What needs to be done: For each record below, give an exact transcription.

(Beginning of Supplied data)

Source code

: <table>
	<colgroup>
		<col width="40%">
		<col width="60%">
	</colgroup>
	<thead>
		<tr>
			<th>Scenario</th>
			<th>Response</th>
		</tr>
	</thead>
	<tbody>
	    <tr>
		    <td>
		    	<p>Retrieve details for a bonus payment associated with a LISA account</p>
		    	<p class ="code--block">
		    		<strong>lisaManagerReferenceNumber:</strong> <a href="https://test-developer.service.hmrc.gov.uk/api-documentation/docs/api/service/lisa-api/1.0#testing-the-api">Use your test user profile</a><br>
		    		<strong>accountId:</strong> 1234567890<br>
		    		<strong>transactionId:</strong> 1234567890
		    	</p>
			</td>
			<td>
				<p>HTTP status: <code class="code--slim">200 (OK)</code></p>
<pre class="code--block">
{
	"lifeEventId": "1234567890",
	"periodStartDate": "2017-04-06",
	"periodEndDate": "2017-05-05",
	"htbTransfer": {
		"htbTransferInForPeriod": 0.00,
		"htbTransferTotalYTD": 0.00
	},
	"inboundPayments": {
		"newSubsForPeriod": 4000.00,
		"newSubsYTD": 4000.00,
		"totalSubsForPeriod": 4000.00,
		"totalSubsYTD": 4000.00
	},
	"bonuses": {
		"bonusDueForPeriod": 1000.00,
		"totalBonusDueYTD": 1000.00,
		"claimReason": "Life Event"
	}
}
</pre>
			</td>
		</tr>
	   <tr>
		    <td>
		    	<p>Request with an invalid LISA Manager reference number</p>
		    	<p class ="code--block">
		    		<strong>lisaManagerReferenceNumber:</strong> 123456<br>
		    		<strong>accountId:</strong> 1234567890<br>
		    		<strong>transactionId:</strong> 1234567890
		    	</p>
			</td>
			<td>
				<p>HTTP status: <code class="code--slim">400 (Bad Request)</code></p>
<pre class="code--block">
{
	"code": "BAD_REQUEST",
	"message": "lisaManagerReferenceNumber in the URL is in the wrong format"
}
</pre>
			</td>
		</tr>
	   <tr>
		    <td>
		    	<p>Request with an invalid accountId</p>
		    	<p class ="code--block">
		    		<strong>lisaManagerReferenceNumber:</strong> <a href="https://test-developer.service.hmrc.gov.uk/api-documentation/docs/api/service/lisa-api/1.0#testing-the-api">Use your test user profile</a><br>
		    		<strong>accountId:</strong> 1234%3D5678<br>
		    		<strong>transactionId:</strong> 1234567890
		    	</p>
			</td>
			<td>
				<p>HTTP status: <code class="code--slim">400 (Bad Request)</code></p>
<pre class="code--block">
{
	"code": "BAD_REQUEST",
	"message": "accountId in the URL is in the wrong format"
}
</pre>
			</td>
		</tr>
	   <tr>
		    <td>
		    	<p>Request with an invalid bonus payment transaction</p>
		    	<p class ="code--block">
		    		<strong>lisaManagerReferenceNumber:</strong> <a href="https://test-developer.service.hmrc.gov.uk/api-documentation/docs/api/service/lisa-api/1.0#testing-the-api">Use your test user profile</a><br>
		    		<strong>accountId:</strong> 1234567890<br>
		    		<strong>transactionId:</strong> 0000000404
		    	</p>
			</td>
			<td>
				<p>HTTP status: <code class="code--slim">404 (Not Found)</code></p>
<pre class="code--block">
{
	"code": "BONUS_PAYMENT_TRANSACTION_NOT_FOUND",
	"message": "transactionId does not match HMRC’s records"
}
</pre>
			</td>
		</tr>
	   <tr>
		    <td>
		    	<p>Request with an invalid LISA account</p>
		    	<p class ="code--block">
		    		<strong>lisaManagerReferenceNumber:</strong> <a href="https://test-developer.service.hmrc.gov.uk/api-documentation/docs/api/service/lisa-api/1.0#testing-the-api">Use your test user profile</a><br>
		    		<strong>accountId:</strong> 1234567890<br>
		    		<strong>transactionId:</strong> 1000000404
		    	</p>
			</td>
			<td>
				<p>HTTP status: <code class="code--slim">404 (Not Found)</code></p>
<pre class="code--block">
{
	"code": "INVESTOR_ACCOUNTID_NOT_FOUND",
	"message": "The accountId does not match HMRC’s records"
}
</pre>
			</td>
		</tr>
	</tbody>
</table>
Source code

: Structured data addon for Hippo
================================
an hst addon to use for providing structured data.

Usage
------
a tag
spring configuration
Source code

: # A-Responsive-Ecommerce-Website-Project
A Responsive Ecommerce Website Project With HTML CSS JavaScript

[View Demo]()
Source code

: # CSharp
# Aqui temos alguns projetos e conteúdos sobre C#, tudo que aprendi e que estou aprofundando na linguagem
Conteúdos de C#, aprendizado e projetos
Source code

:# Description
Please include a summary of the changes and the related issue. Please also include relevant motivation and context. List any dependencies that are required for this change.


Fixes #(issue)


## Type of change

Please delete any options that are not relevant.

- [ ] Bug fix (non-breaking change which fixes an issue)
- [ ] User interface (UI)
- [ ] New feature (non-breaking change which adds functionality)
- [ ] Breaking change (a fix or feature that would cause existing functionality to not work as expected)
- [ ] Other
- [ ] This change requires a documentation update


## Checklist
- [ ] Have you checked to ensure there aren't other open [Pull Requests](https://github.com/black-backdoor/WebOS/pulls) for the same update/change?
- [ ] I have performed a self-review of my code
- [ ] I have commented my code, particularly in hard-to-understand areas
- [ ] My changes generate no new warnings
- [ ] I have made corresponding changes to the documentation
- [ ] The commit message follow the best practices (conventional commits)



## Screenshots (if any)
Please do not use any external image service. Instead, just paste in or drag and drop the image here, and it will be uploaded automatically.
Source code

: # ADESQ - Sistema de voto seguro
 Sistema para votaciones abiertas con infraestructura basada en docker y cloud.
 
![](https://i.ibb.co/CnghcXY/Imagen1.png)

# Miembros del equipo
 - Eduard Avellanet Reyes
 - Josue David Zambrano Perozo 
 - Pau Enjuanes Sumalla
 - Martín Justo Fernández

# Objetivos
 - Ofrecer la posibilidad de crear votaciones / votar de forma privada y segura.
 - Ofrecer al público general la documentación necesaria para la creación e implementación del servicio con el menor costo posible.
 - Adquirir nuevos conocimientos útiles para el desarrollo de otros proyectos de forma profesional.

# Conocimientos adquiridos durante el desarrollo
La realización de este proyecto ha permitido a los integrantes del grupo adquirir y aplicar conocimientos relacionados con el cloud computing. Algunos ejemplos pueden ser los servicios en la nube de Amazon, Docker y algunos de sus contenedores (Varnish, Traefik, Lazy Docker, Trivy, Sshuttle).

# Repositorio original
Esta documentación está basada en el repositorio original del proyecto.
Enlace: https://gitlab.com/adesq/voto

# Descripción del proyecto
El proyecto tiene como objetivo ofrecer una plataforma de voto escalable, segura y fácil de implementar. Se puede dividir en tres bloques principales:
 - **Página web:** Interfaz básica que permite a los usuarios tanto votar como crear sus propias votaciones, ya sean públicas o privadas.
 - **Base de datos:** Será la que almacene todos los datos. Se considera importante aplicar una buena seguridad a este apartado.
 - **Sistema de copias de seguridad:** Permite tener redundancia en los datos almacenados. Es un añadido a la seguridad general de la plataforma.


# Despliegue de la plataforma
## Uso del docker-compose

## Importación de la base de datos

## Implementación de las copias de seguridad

(End of Supplied data)

Output for this task:
Source code

: <table>
	<colgroup>
		<col width="40%">
		<col width="60%">
	</colgroup>
	<thead>
		<tr>
			<th>Scenario</th>
			<th>Response</th>
		</tr>
	</thead>
	<tbody>
	    <tr>
		    <td>
		    	<p>Retrieve details for a bonus payment associated with a LISA account</p>
		    	<p class ="code--block">
		    		<strong>lisaManagerReferenceNumber:</strong> <a href="https://test-developer.service.hmrc.gov.uk/api-documentation/docs/api/service/lisa-api/1.0#testing-the-api">Use your test user profile</a><br>
		    		<strong>accountId:</strong> 1234567890<br>
		    		<strong>transactionId:</strong> 1234567890
		    	</p>
			</td>
			<td>
				<p>HTTP status: <code class="code--slim">200 (OK)</code></p>
<pre class="code--block">
{
	"lifeEventId": "1234567890",
	"periodStartDate": "2017-04-06",
	"periodEndDate": "2017-05-05",
	"htbTransfer": {
		"htbTransferInForPeriod": 0.00,
		"htbTransferTotalYTD": 0.00
	},
	"inboundPayments": {
		"newSubsForPeriod": 4000.00,
		"newSubsYTD": 4000.00,
		"totalSubsForPeriod": 4000.00,
		"totalSubsYTD": 4000.00
	},
	"bonuses": {
		"bonusDueForPeriod": 1000.00,
		"totalBonusDueYTD": 1000.00,
		"claimReason": "Life Event"
	}
}
</pre>
			</td>
		</tr>
	   <tr>
		    <td>
		    	<p>Request with an invalid LISA Manager reference number</p>
		    	<p class ="code--block">
		    		<strong>lisaManagerReferenceNumber:</strong> 123456<br>
		    		<strong>accountId:</strong> 1234567890<br>
		    		<strong>transactionId:</strong> 1234567890
		    	</p>
			</td>
			<td>
				<p>HTTP status: <code class="code--slim">400 (Bad Request)</code></p>
<pre class="code--block">
{
	"code": "BAD_REQUEST",
	"message": "lisaManagerReferenceNumber in the URL is in the wrong format"
}
</pre>
			</td>
		</tr>
	   <tr>
		    <td>
		    	<p>Request with an invalid accountId</p>
		    	<p class ="code--block">
		    		<strong>lisaManagerReferenceNumber:</strong> <a href="https://test-developer.service.hmrc.gov.uk/api-documentation/docs/api/service/lisa-api/1.0#testing-the-api">Use your test user profile</a><br>
		    		<strong>accountId:</strong> 1234%3D5678<br>
		    		<strong>transactionId:</strong> 1234567890
		    	</p>
			</td>
			<td>
				<p>HTTP status: <code class="code--slim">400 (Bad Request)</code></p>
<pre class="code--block">
{
	"code": "BAD_REQUEST",
	"message": "accountId in the URL is in the wrong format"
}
</pre>
			</td>
		</tr>
	   <tr>
		    <td>
		    	<p>Request with an invalid bonus payment transaction</p>
		    	<p class ="code--block">
		    		<strong>lisaManagerReferenceNumber:</strong> <a href="https://test-developer.service.hmrc.gov.uk/api-documentation/docs/api/service/lisa-api/1.0#testing-the-api">Use your test user profile</a><br>
		    		<strong>accountId:</strong> 1234567890<br>
		    		<strong>transactionId:</strong> 0000000404
		    	</p>
			</td>
			<td>
				<p>HTTP status: <code class="code--slim">404 (Not Found)</code></p>
<pre class="code--block">
{
	"code": "BONUS_PAYMENT_TRANSACTION_NOT_FOUND",
	"message": "transactionId does not match HMRC’s records"
}
</pre>
			</td>
		</tr>
	   <tr>
		    <td>
		    	<p>Request with an invalid LISA account</p>
		    	<p class ="code--block">
		    		<strong>lisaManagerReferenceNumber:</strong> <a href="https://test-developer.service.hmrc.gov.uk/api-documentation/docs/api/service/lisa-api/1.0#testing-the-api">Use your test user profile</a><br>
		    		<strong>accountId:</strong> 1234567890<br>
		    		<strong>transactionId:</strong> 1000000404
		    	</p>
			</td>
			<td>
				<p>HTTP status: <code class="code--slim">404 (Not Found)</code></p>
<pre class="code--block">
{
	"code": "INVESTOR_ACCOUNTID_NOT_FOUND",
	"message": "The accountId does not match HMRC’s records"
}
</pre>
			</td>
		</tr>
	</tbody>
</table>
Source code

: Structured data addon for Hippo
================================
an hst addon to use for providing structured data.

Usage
------
a tag
spring configuration
Source code

: # A-Responsive-Ecommerce-Website-Project
A Responsive Ecommerce Website Project With HTML CSS JavaScript

[View Demo]()
Source code

: # CSharp
# Aqui temos alguns projetos e conteúdos sobre C#, tudo que aprendi e que estou aprofundando na linguagem
Conteúdos de C#, aprendizado e projetos
Source code

:# Description
Please include a summary of the changes and the related issue. Please also include relevant motivation and context. List any dependencies that are required for this change.


Fixes #(issue)


## Type of change

Please delete any options that are not relevant.

- [ ] Bug fix (non-breaking change which fixes an issue)
- [ ] User interface (UI)
- [ ] New feature (non-breaking change which adds functionality)
- [ ] Breaking change (a fix or feature that would cause existing functionality to not work as expected)
- [ ] Other
- [ ] This change requires a documentation update


## Checklist
- [ ] Have you checked to ensure there aren't other open [Pull Requests](https://github.com/black-backdoor/WebOS/pulls) for the same update/change?
- [ ] I have performed a self-review of my code
- [ ] I have commented my code, particularly in hard-to-understand areas
- [ ] My changes generate no new warnings
- [ ] I have made corresponding changes to the documentation
- [ ] The commit message follow the best practices (conventional commits)



## Screenshots (if any)
Please do not use any external image service. Instead, just paste in or drag and drop the image here, and it will be uploaded automatically.
Source code

: # ADESQ - Sistema de voto seguro
 Sistema para votaciones abiertas con infraestructura basada en docker y cloud.
 
![](https://i.ibb.co/CnghcXY/Imagen1.png)

# Miembros del equipo
 - Eduard Avellanet Reyes
 - Josue David Zambrano Perozo 
 - Pau Enjuanes Sumalla
 - Martín Justo Fernández

# Objetivos
 - Ofrecer la posibilidad de crear votaciones / votar de forma privada y segura.
 - Ofrecer al público general la documentación necesaria para la creación e implementación del servicio con el menor costo posible.
 - Adquirir nuevos conocimientos útiles para el desarrollo de otros proyectos de forma profesional.

# Conocimientos adquiridos durante el desarrollo
La realización de este proyecto ha permitido a los integrantes del grupo adquirir y aplicar conocimientos relacionados con el cloud computing. Algunos ejemplos pueden ser los servicios en la nube de Amazon, Docker y algunos de sus contenedores (Varnish, Traefik, Lazy Docker, Trivy, Sshuttle).

# Repositorio original
Esta documentación está basada en el repositorio original del proyecto.
Enlace: https://gitlab.com/adesq/voto

# Descripción del proyecto
El proyecto tiene como objetivo ofrecer una plataforma de voto escalable, segura y fácil de implementar. Se puede dividir en tres bloques principales:
 - **Página web:** Interfaz básica que permite a los usuarios tanto votar como crear sus propias votaciones, ya sean públicas o privadas.
 - **Base de datos:** Será la que almacene todos los datos. Se considera importante aplicar una buena seguridad a este apartado.
 - **Sistema de copias de seguridad:** Permite tener redundancia en los datos almacenados. Es un añadido a la seguridad general de la plataforma.


# Despliegue de la plataforma
## Uso del docker-compose

## Importación de la base de datos

## Implementación de las copias de seguridad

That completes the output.